Wow, I thought it was bad here, but I guess we Americans should stop complaining. I ordered ONE of my debut novels to be rushed. It got to my home in two days, but the shipping was $15.95. The 2nd tier was three days and that was $9 and something. The lowest price is reasonable but takes about 10 days. And I don’t know what happens if you are not home. I ordered 200 of my books and was a nervous wreck until I got them.
It is a nasty rip off, Sherrie. Especially when you consider Amazon’s delivery charges are minimal when purchasing the same books from their online store. But for some reason, Amazon cannot seem to do much with Createspace, other than rudely profiteer from authors.

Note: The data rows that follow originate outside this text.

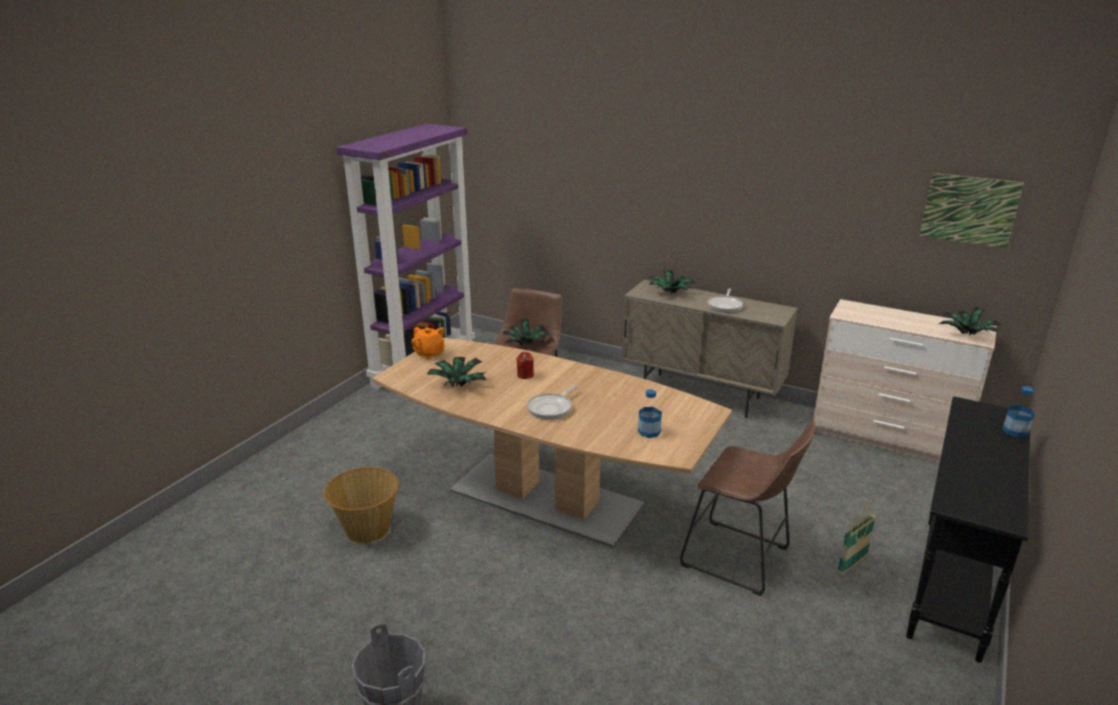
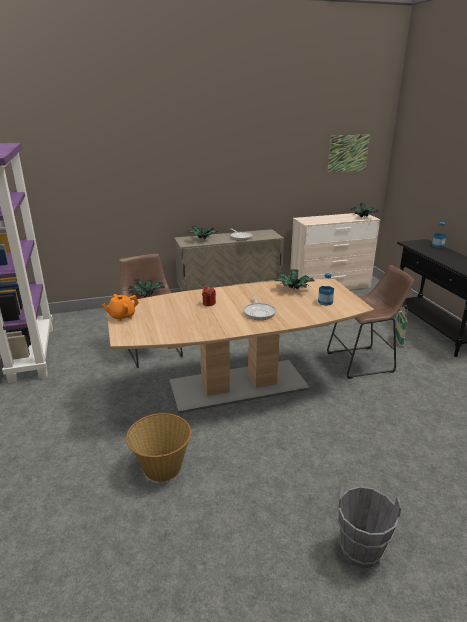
camera: 45 degrees left, 0 degrees up
orange teapot [411,327,445,359] -> orange teapot turned 150 degrees clockwise [102,294,139,321]
potted plant [427,357,486,387] -> potted plant moved to [274,269,315,290]

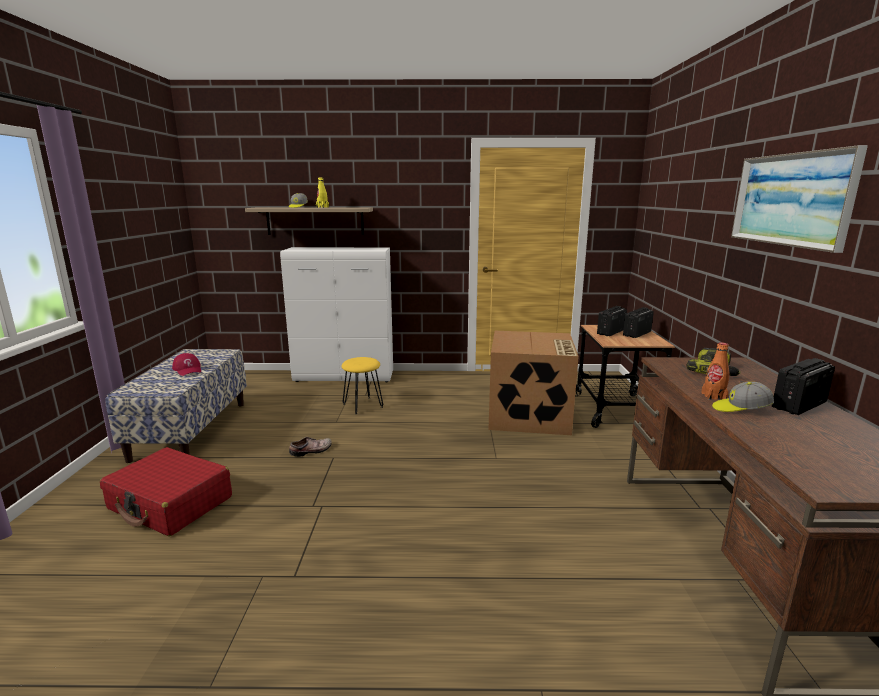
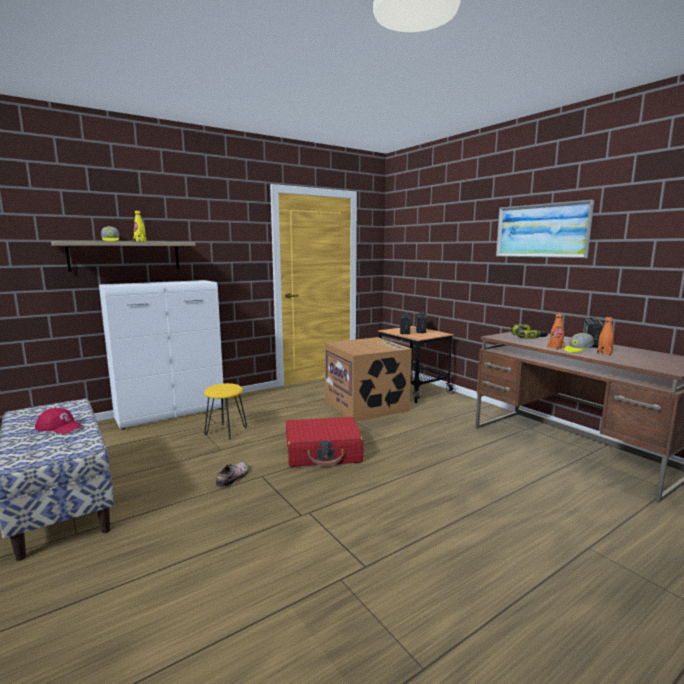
camera: 35 degrees left, 5 degrees down
red suitcase [100,447,232,536] -> red suitcase moved to [286,417,363,467]
none -> orange bottle [597,317,614,355]

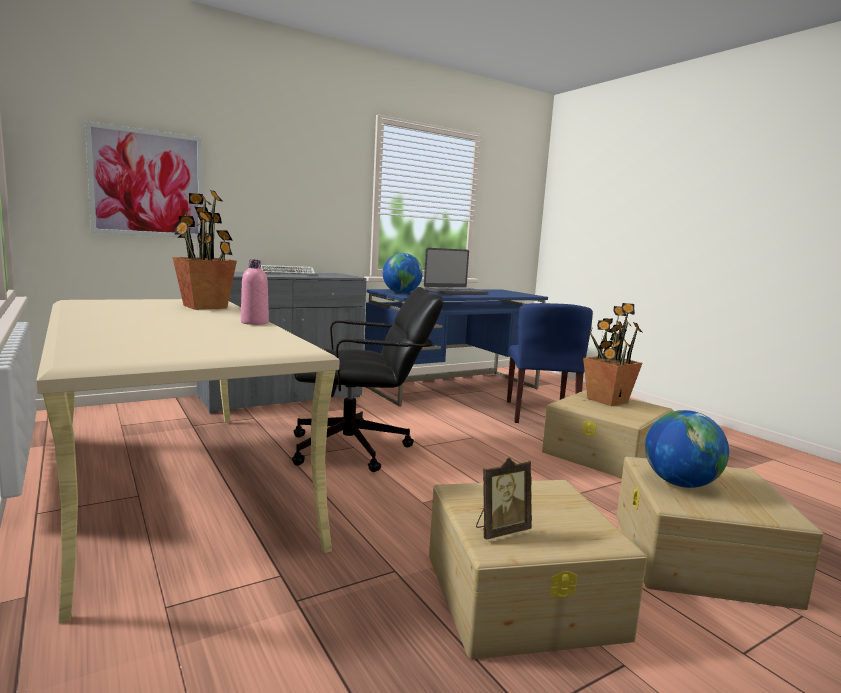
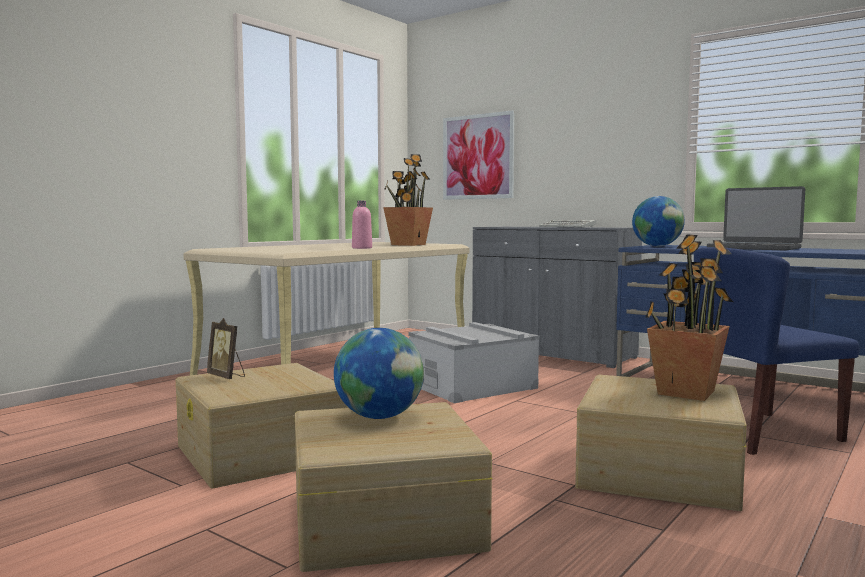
camera: 70 degrees right, 5 degrees down
black office chair [292,287,444,472] -> grey storage box [408,322,539,403]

Oh man this, to put it simply, sucks. As most of us here at RoughTradeBlog are either authors of fiction and poetry or nonfiction, we have all considered self-publication as a viable route to getting our work out there (for it is a little different…), but could not imagine if we lived outside of the U.S. and had to jump through all these hoops. Well, we’re going to check out your book, regardless, so hope that cheers ya up!
Thanks Gordon. Yes, there are hoops, but you have brighten my day!

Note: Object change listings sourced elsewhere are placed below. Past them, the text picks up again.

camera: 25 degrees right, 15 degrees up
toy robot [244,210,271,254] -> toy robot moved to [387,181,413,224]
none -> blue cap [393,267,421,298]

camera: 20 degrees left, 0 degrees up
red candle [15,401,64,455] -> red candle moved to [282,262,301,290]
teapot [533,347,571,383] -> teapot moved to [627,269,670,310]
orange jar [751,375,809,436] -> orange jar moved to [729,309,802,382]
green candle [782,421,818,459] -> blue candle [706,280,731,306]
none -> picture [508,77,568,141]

Derek. Having recently been through the process, I agree with all of your points i.e. it is ridiculous for a company of Amazon’s size to not provide equal facilities to all of its global customers. I fail to understand why they don’t and can’t find a commercial logic for it.
But – and there is always a but – one of the key steps in the marketing for my first novel, Best Eaten Cold, has been to encourage the first few hundred contacts in my fledgling mailing list to buy it and, hopefully, to review it. So far, around 70% have chosen to buy it in the paperback format. I think it would have been a mistake for me to only release on eBook formats.
As such I don’t agree with your recommendation to only release on eBook. At least not for people like me who are right at the beginning of the process.
The plan is working well so far and my goal is to have a solid presence once I start the next phase of my marketing. It wasn’t such a huge effort to put the paperback together and I completely avoided the ridiculous American shipping costs by soft launching, buying my draft copy from Amazon UK and then resubmitting once I had reviewed.
If I need a lot of physical copies for my future marketing, I will almost certainly find another printer.